Task requirements.
**a.** In the court order, who is the plaintiff?
**b.** Please copy the part of the court order that opens with "UNITED STATES DISTRICT" and closes with "ET AL., Defendant(s).", relabeling "Plaintiff" as "Petitioner".

UNITED STATES DISTRICT COURT CENTRAL DISTRICT OF CALIFORNIA
Jul 18, 2018
Case No. CV 18-3236-DSF (KK) (C.D. Cal. Jul. 18, 2018)

Opinion

Case No. CV 18-3236-DSF (KK)

07-18-2018

TRACY THOMAS, Plaintiff, v. DEPARTMENT OF CHILD SUPPORT SERVICES, ET AL., Defendant(s).


ORDER GRANTING MOTION FOR MORE DEFINITE STATEMENT AND DISMISSING FIRST AMENDED COMPLAINT WITH LEAVE TO AMEND

I.

Supplied information.
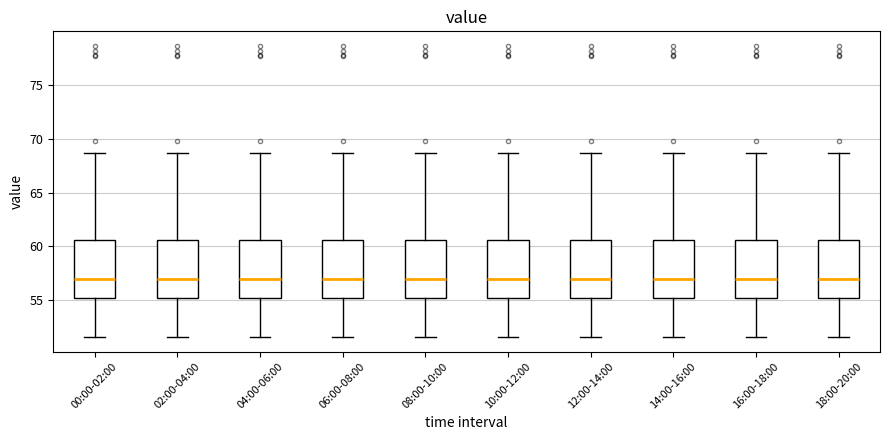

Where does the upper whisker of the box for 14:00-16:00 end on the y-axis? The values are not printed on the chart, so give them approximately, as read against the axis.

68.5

Answers to the problems.
**a.** Tracy Thomas

**b.**
UNITED STATES DISTRICT COURT CENTRAL DISTRICT OF CALIFORNIA
Jul 18, 2018
Case No. CV 18-3236-DSF (KK) (C.D. Cal. Jul. 18, 2018)

Opinion

Case No. CV 18-3236-DSF (KK)

07-18-2018

TRACY THOMAS, Petitioner, v. DEPARTMENT OF CHILD SUPPORT SERVICES, ET AL., Defendant(s).